▸ **To-do item**
For the listing below, print exactly the lines from the line with "into the engine oil crankcase, where coolant" to the line with "Poor engine operation, lean operation, rough", both included, and nothing beyond them.

▸ **Records for the exercise**
----------------
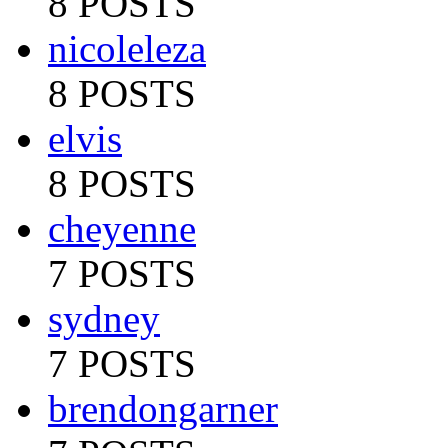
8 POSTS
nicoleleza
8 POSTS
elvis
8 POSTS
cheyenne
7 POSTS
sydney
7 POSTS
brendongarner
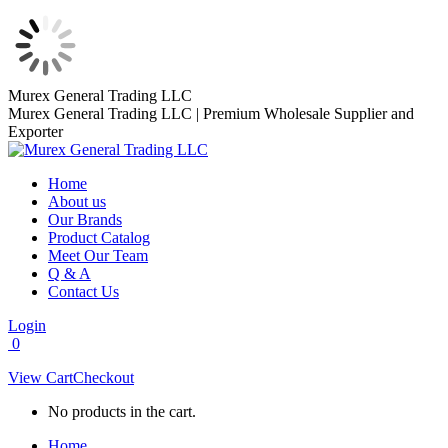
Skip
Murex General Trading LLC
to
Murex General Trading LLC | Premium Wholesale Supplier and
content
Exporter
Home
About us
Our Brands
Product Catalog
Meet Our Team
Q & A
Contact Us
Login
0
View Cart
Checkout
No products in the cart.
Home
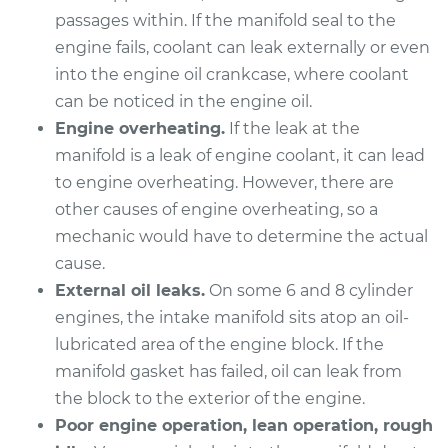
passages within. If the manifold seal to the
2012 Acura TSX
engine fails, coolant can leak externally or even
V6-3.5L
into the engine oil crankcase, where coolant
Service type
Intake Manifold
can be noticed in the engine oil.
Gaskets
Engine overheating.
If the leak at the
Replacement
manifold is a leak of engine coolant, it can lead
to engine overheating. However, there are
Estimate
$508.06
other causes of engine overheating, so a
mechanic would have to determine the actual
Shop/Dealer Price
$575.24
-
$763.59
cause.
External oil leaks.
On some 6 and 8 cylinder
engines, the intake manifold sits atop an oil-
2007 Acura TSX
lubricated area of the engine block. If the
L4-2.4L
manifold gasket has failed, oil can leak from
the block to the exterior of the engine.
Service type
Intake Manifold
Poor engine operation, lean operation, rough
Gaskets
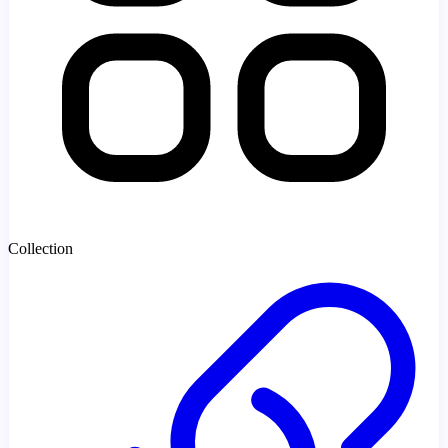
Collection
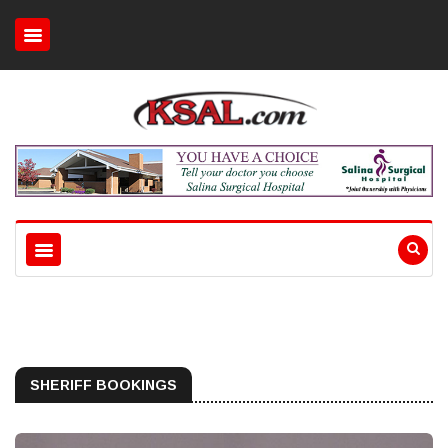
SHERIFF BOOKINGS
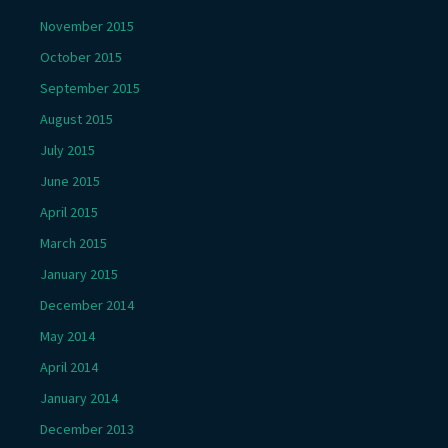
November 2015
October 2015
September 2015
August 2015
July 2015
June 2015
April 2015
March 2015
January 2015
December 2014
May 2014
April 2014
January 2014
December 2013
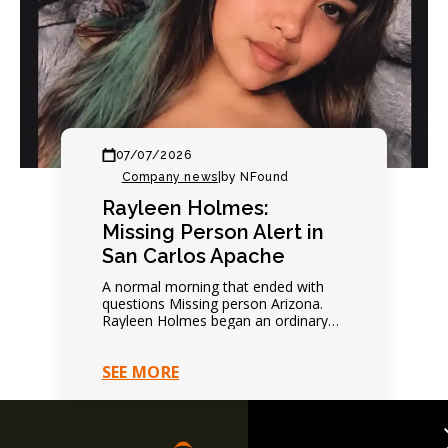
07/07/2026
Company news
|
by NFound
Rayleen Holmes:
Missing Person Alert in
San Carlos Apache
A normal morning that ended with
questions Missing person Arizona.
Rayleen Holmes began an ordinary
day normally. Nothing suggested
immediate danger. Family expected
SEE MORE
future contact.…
----------------
▸ **Answer for the task**
into the engine oil crankcase, where coolant
Service type
Intake Manifold
can be noticed in the engine oil.
Gaskets
Engine overheating.
If the leak at the
Replacement
manifold is a leak of engine coolant, it can lead
to engine overheating. However, there are
Estimate
$508.06
other causes of engine overheating, so a
mechanic would have to determine the actual
Shop/Dealer Price
$575.24
-
$763.59
cause.
External oil leaks.
On some 6 and 8 cylinder
engines, the intake manifold sits atop an oil-
2007 Acura TSX
lubricated area of the engine block. If the
L4-2.4L
manifold gasket has failed, oil can leak from
the block to the exterior of the engine.
Service type
Intake Manifold
Poor engine operation, lean operation, rough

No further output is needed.